As it has so often in the past, Congress is making the end of the year difficult for accountants and tax practitioners, dragging tax legislation out to the last minute with a maximum of confusion and a minimum of advanced warning.
The simultaneous release on Thursday of the Senate’s proposals for tax reform and the House Ways and Means Committee’s markup of an earlier House bill may bring the tax reform process closer to some kind of end, but they provide few, if any, actionable items for tax professionals to bring to their clients, and in fact may end up threatening the entire reform effort.
The overall outlines of the two Republic plans are similar enough that it’s possible to imagine them being reconciled in committee, assuming they pass their respective chambers – but given the differences in the details, tax professionals will find it very difficult to advise clients on year-end planning. (See “Everything you need to know about the Senate GOP tax reform proposal.”)
Take, for instance, the prospect of lowering the corporate income tax rate to 20 percent, which both the House and Senate support. Tax professionals might want to advise business clients to plan on that – except that the Senate proposal would postpone the new rate until 2019, to make up for other cuts. Until that difference is resolved, the planning opportunity remains entirely theoretical.

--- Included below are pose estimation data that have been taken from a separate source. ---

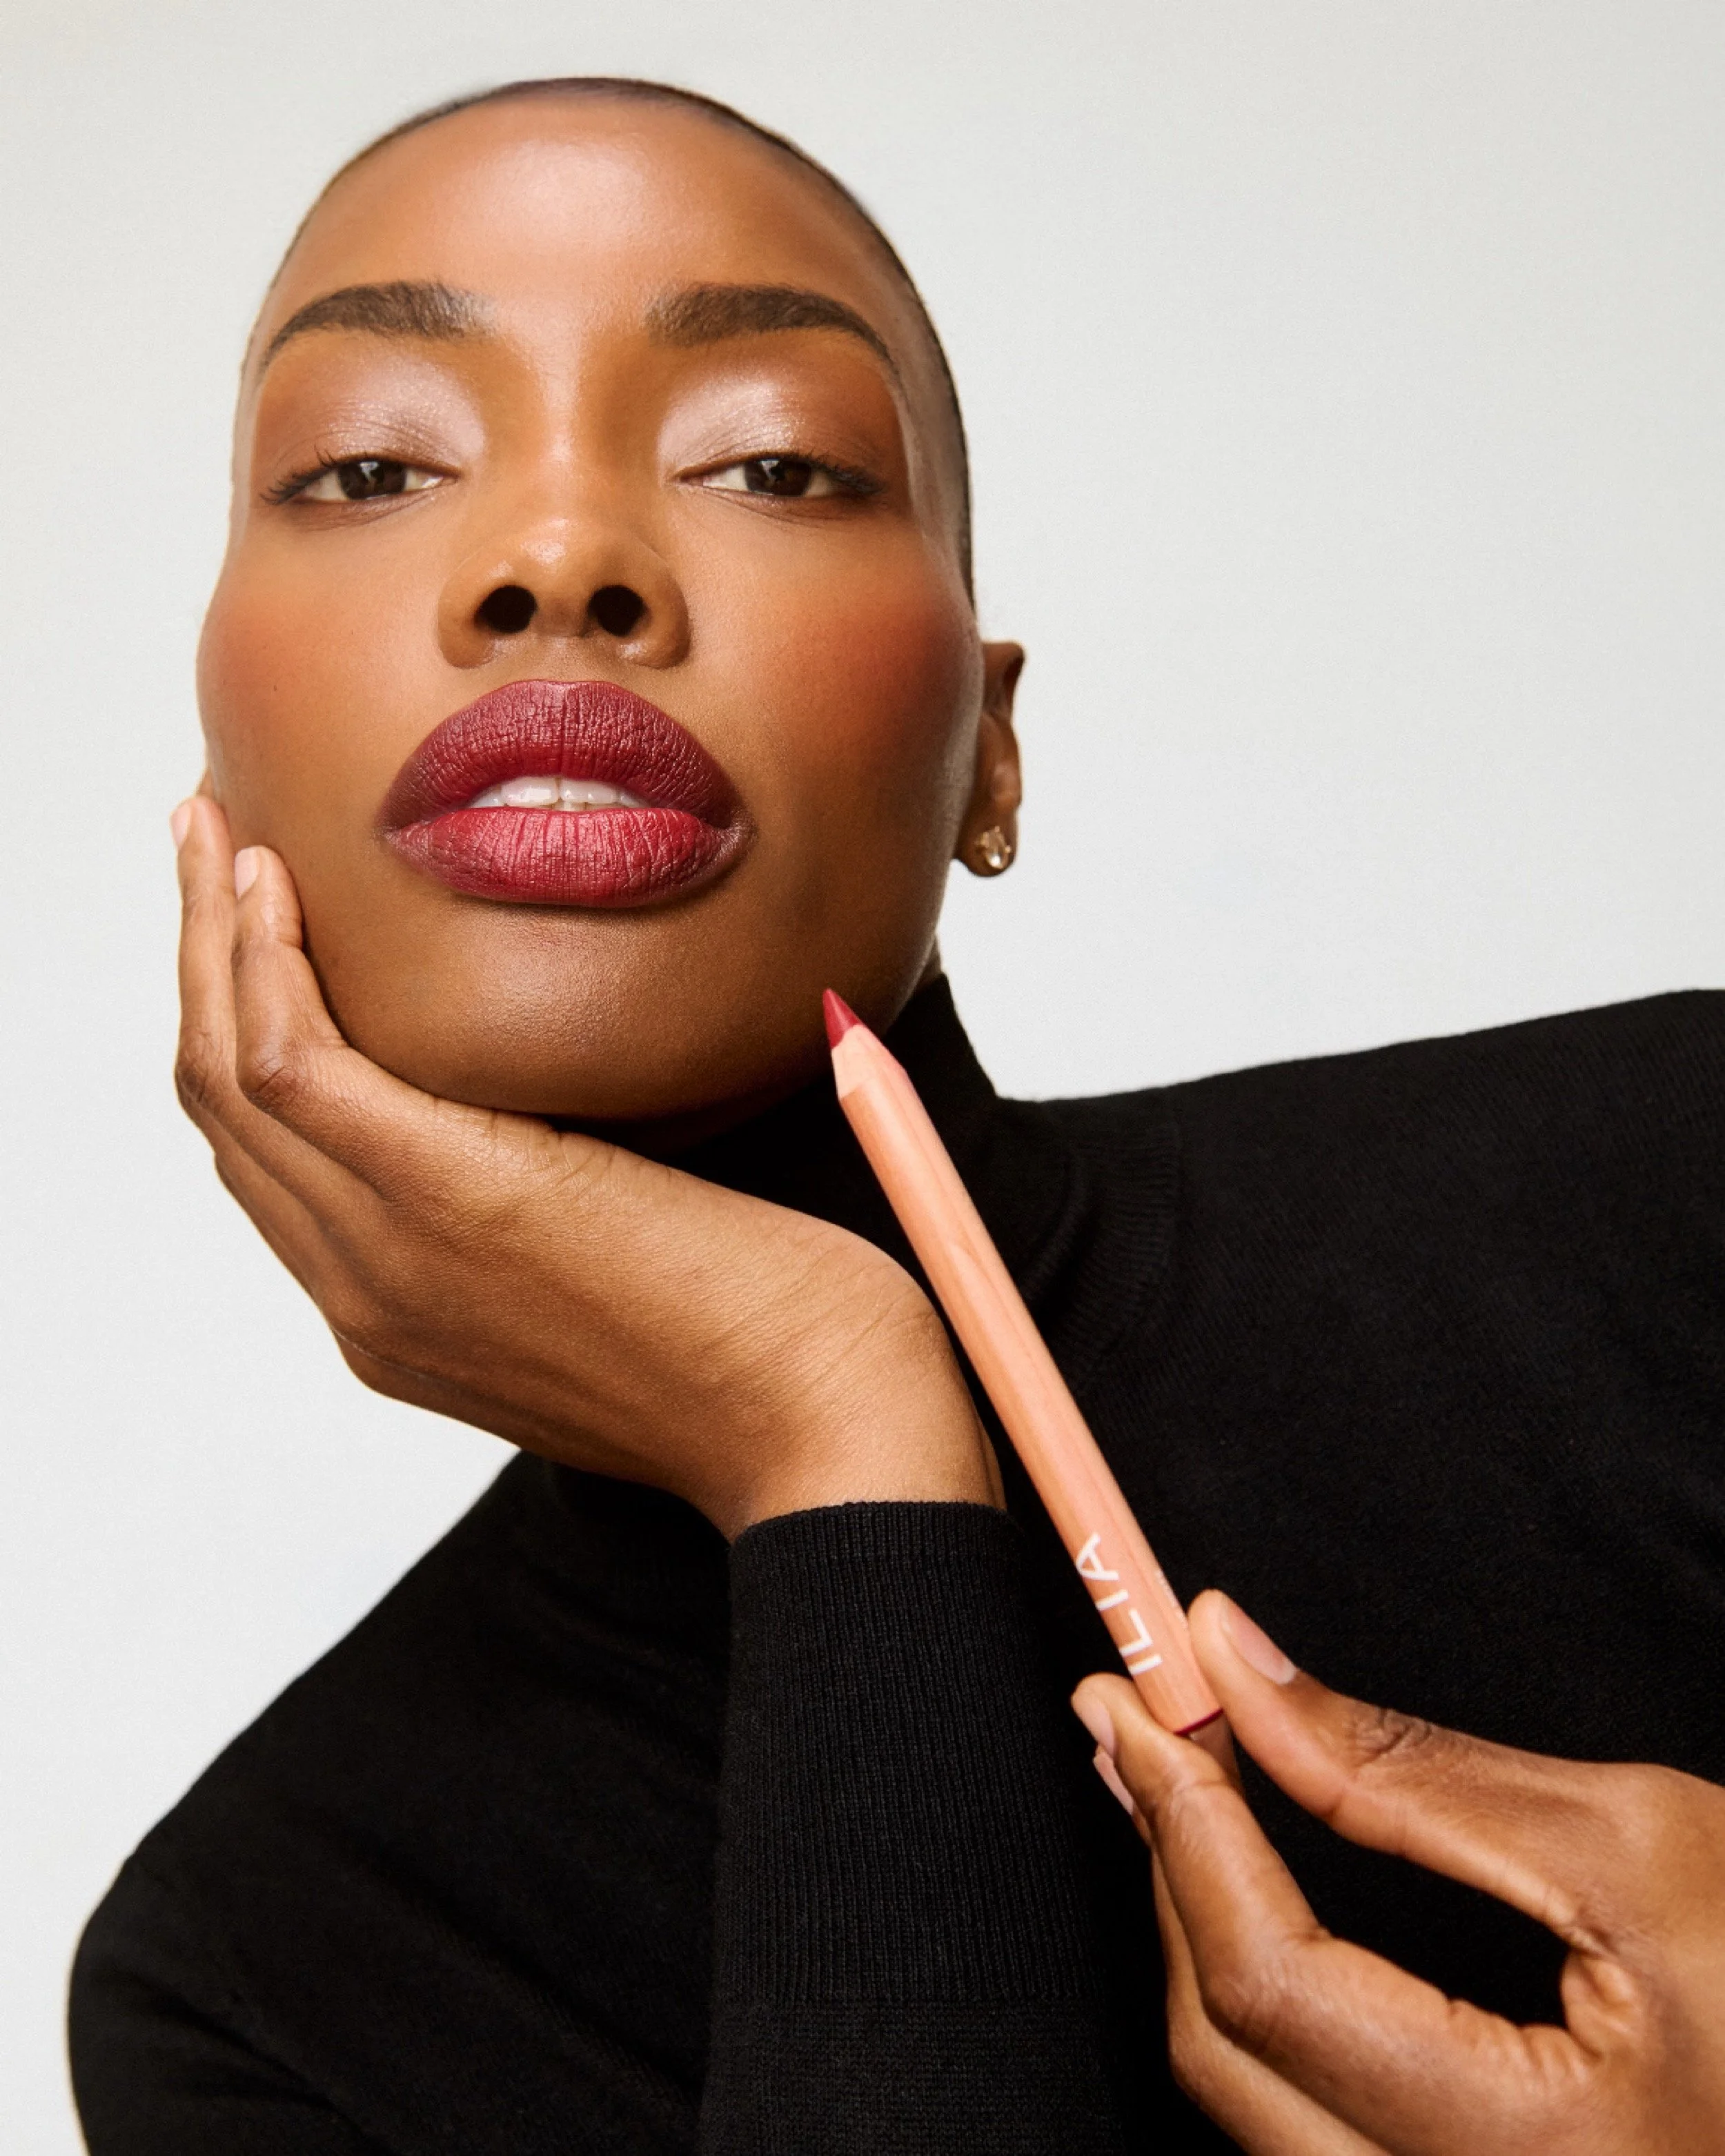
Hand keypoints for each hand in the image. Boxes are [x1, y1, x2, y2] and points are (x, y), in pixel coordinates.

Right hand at [171, 798, 998, 1536]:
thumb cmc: (780, 1336)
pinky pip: (296, 1067)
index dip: (244, 1030)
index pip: (278, 1161)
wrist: (832, 1428)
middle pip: (227, 1110)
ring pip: (232, 1075)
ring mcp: (394, 1256)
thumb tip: (585, 1103)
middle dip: (198, 964)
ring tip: (210, 826)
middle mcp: (370, 1293)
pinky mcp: (449, 1198)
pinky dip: (263, 968)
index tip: (255, 922)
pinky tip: (275, 888)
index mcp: (410, 1311)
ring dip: (208, 938)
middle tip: (203, 841)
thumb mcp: (638, 1267)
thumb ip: (569, 1203)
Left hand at [1073, 1593, 1724, 2154]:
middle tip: (1131, 1724)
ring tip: (1176, 1793)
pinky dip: (1252, 2007)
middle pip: (1228, 2058)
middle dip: (1167, 1868)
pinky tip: (1242, 1904)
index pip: (1275, 1984)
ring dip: (1194, 1932)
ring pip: (1250, 2107)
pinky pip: (1303, 2129)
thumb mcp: (1631, 1846)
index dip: (1188, 1821)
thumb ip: (1406, 1770)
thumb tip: (1236, 1661)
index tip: (1137, 1698)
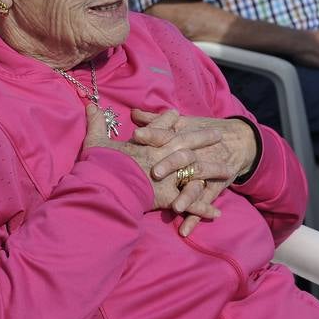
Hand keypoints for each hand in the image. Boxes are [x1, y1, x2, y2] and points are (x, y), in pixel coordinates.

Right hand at [82, 105, 230, 214]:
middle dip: (203, 138)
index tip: (177, 113)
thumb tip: (90, 105)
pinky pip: (190, 203)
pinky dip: (203, 208)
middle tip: (218, 134)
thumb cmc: (100, 165)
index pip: (162, 127)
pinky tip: (217, 213)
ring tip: (229, 169)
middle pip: (187, 143)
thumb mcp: (95, 142)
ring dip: (213, 170)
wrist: (105, 186)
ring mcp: (169, 176)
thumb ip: (96, 123)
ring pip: (196, 170)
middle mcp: (162, 155)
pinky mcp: (169, 197)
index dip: (170, 120)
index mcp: (146, 143)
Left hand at [131, 108, 257, 235]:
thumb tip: (135, 113)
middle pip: (182, 158)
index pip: (166, 133)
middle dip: (170, 165)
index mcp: (184, 137)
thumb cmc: (200, 132)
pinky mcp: (213, 188)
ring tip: (176, 207)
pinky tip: (184, 231)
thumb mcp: (180, 125)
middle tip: (155, 172)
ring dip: (186, 197)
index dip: (152, 133)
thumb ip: (156, 122)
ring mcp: (205, 172)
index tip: (137, 135)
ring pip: (195, 184)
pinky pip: (203, 204)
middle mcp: (195, 154)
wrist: (235, 140)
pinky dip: (195, 218)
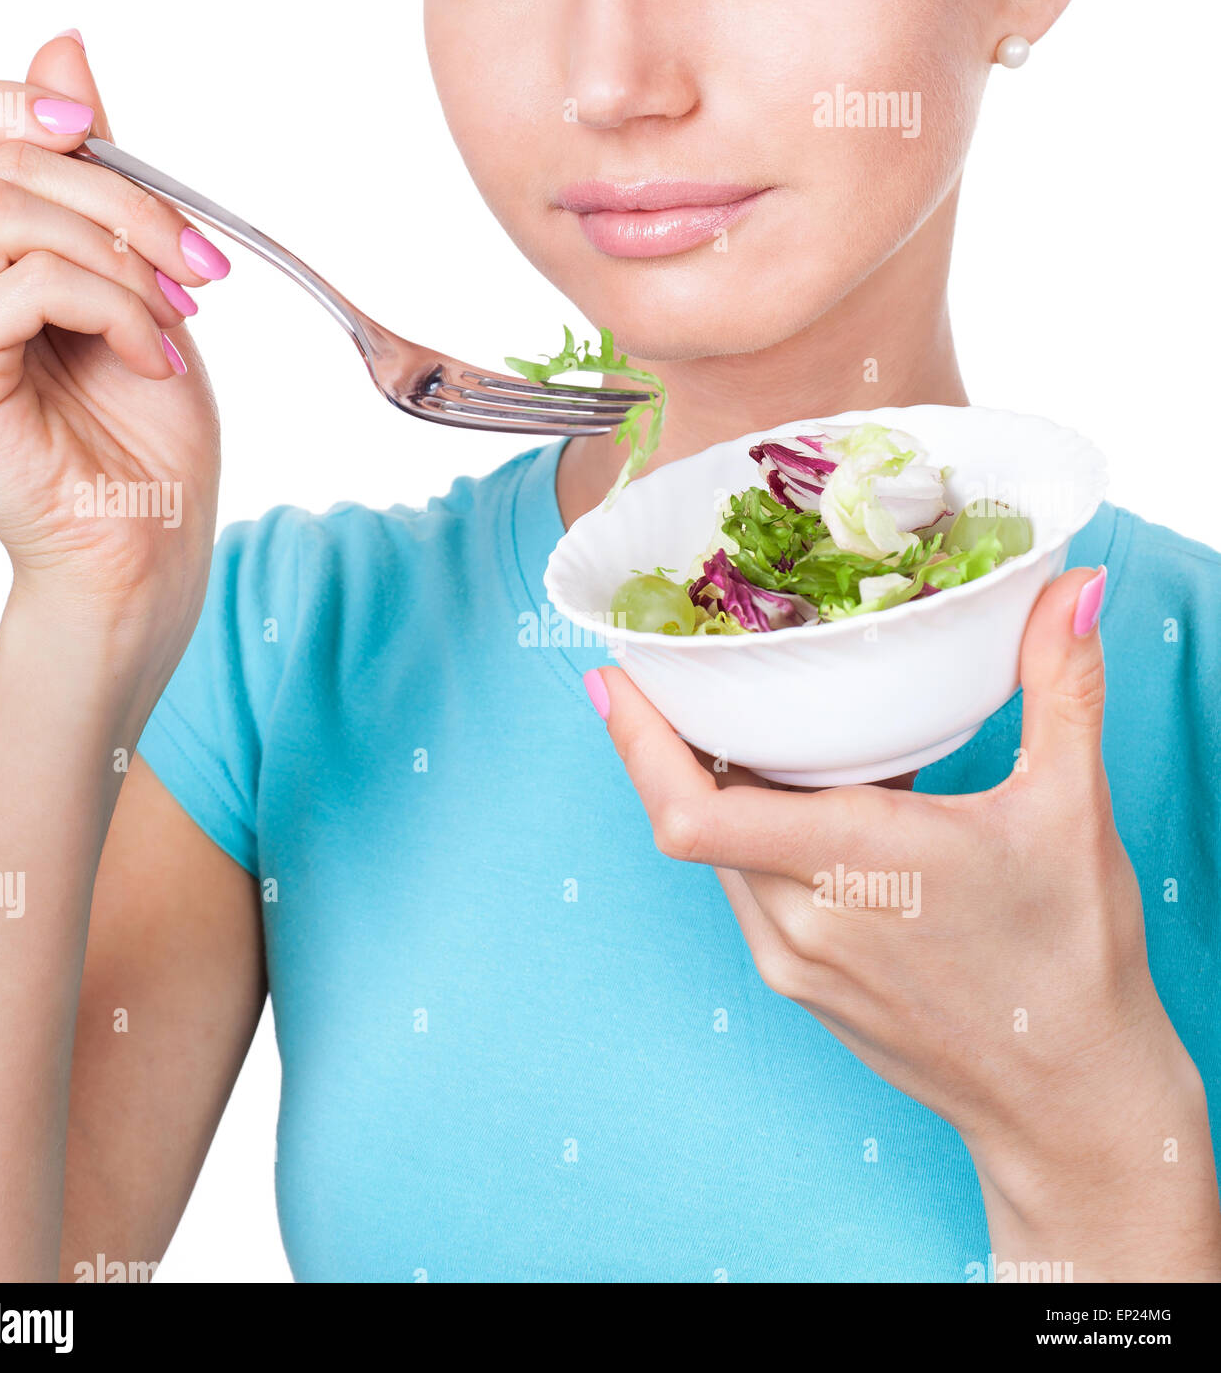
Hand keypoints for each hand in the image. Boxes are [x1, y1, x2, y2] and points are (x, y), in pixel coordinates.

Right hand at [0, 35, 223, 659]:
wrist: (153, 538)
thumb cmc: (147, 428)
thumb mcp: (141, 282)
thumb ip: (97, 178)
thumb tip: (66, 43)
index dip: (14, 97)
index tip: (94, 124)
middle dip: (122, 199)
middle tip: (200, 268)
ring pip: (10, 216)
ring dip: (124, 260)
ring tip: (175, 324)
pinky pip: (24, 287)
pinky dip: (112, 309)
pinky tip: (151, 357)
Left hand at [590, 567, 1220, 1279]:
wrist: (1066, 1099)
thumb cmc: (1070, 961)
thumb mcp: (1072, 812)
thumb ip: (1064, 688)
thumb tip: (1073, 587)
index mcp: (852, 864)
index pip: (691, 810)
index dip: (636, 743)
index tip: (612, 676)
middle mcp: (799, 918)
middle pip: (691, 814)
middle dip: (676, 740)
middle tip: (684, 667)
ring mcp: (790, 960)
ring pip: (718, 850)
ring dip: (720, 787)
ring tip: (755, 725)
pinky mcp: (796, 984)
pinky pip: (744, 888)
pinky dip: (753, 834)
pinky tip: (807, 804)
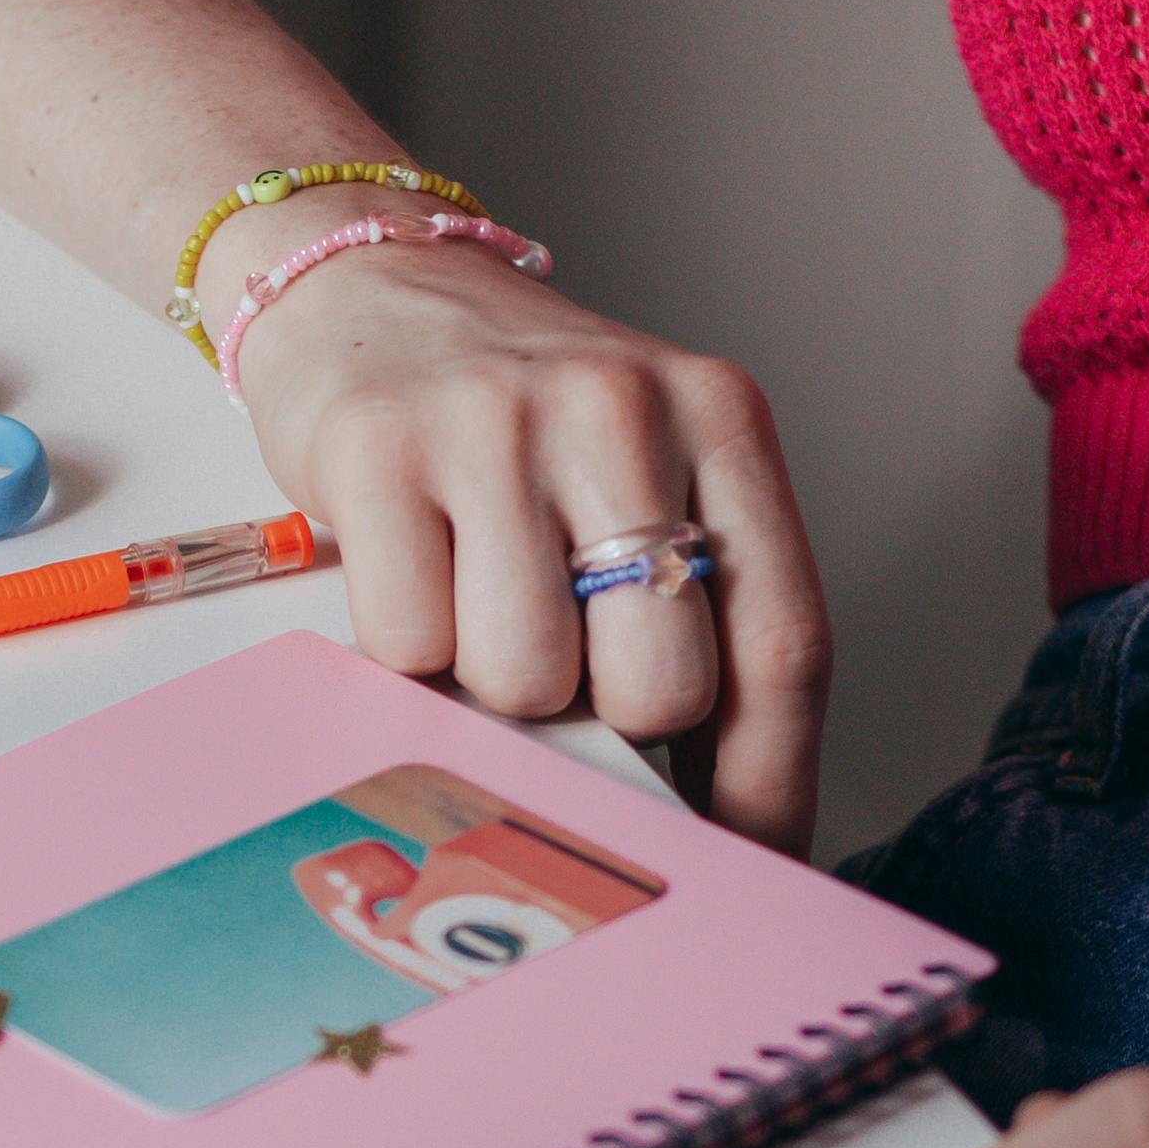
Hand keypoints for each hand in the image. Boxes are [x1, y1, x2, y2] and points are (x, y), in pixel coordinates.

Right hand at [219, 249, 830, 849]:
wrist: (366, 285)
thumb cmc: (520, 421)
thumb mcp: (644, 472)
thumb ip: (693, 605)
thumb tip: (703, 818)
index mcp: (720, 419)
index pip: (782, 642)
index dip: (768, 781)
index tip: (741, 862)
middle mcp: (623, 408)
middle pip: (658, 685)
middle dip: (608, 726)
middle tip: (564, 678)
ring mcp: (497, 422)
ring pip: (525, 680)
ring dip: (494, 689)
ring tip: (476, 607)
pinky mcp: (378, 447)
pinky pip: (407, 647)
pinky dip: (404, 654)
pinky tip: (410, 576)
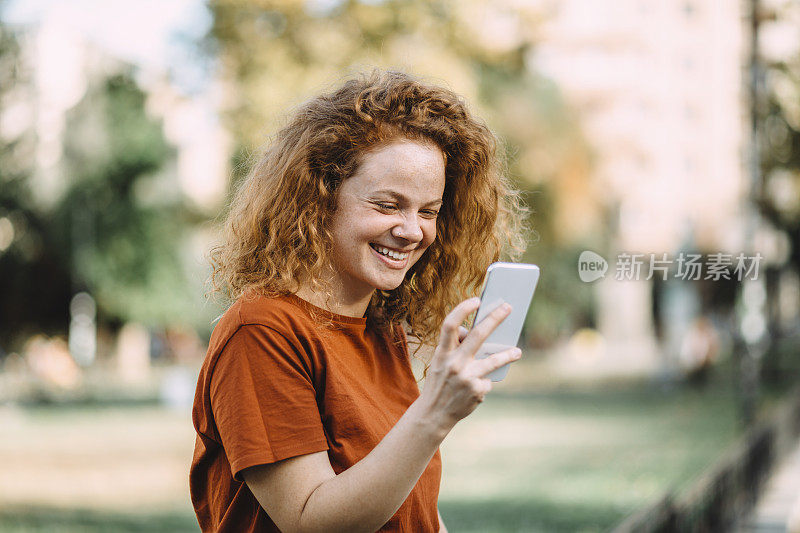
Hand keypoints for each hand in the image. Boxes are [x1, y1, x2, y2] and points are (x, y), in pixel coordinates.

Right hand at [418, 297, 521, 429]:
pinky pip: (487, 380)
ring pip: (493, 360)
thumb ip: (454, 347)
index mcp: (442, 353)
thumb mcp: (440, 362)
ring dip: (508, 355)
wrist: (433, 414)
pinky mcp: (476, 390)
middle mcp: (454, 363)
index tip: (477, 300)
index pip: (450, 325)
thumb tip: (474, 334)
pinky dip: (484, 383)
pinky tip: (475, 390)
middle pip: (478, 335)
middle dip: (495, 318)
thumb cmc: (440, 382)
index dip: (463, 310)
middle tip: (508, 308)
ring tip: (517, 352)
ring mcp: (466, 377)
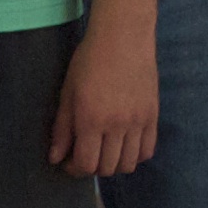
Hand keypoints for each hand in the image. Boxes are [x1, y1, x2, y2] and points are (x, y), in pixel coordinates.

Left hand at [52, 3, 159, 176]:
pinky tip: (123, 145)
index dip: (75, 169)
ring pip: (129, 164)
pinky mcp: (153, 117)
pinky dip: (135, 155)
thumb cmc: (89, 61)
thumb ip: (62, 129)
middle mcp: (116, 125)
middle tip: (84, 156)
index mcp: (91, 119)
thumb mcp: (68, 93)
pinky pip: (147, 151)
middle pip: (107, 168)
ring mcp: (138, 122)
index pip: (86, 164)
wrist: (123, 38)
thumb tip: (55, 158)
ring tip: (104, 152)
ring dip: (114, 164)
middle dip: (92, 168)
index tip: (69, 163)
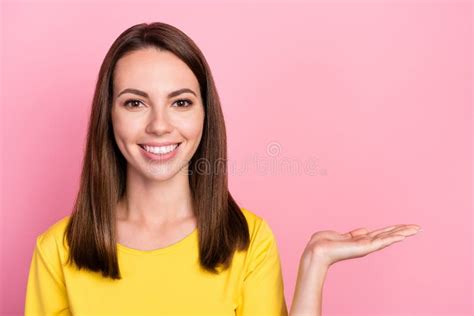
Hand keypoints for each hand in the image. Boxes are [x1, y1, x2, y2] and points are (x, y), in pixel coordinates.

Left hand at [303, 223, 421, 267]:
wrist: (317, 251)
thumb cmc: (323, 243)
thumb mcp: (341, 236)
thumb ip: (354, 234)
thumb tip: (364, 230)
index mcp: (360, 240)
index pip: (380, 233)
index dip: (393, 229)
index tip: (404, 227)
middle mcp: (366, 244)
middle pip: (388, 235)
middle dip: (403, 231)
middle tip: (418, 228)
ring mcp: (366, 246)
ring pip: (389, 237)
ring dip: (403, 232)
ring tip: (416, 229)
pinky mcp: (364, 247)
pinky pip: (382, 241)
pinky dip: (393, 237)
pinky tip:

Similarly, differences between the House and Senate approaches to the mortgage-interest deduction make it impossible for accountants and tax pros to offer definitive advice to clients looking to buy a house, and Congress’ internal disagreements over the ultimate fate of the deduction for state and local taxes mean tax pros in the high-tax states that would be most affected by its partial or complete elimination can’t offer much useful advice to the clients whose tax returns they’ll eventually be preparing.
What’s more, many of those differences in details speak to important disagreements and political considerations that could endanger the bills themselves. The House’s desire to ultimately repeal the estate tax will be a hard sell in the Senate, where Republicans have a very slim margin. Wrangling over the elimination of the state and local tax deduction will be particularly contentious in the Senate, where the high-tax states are all represented by Democrats. (The issue may even prove problematic in the House, where it was watered down; California Republican Darrell Issa has already come out against tax reform as it stands, because it will hit his state hard.)
The possibility that the distance between the House and the Senate ultimately could make tax reform unworkable adds yet another layer of uncertainty to the calculations tax professionals need to make in advising their clients.
Certainty of any kind is still at least a few weeks away, with the House expected to vote on the Ways and Means markup next week, and the Senate expected to vote on its bill the week after Thanksgiving. And even if they both pass, they would still need to be reconciled.
In the end, tax professionals can offer very little certain advice to their clients about the elements of tax reform, except to prepare potential responses to all the reform possibilities, to postpone those decisions that can be postponed, and to be ready to jump when Congress provides final direction – whenever that may be.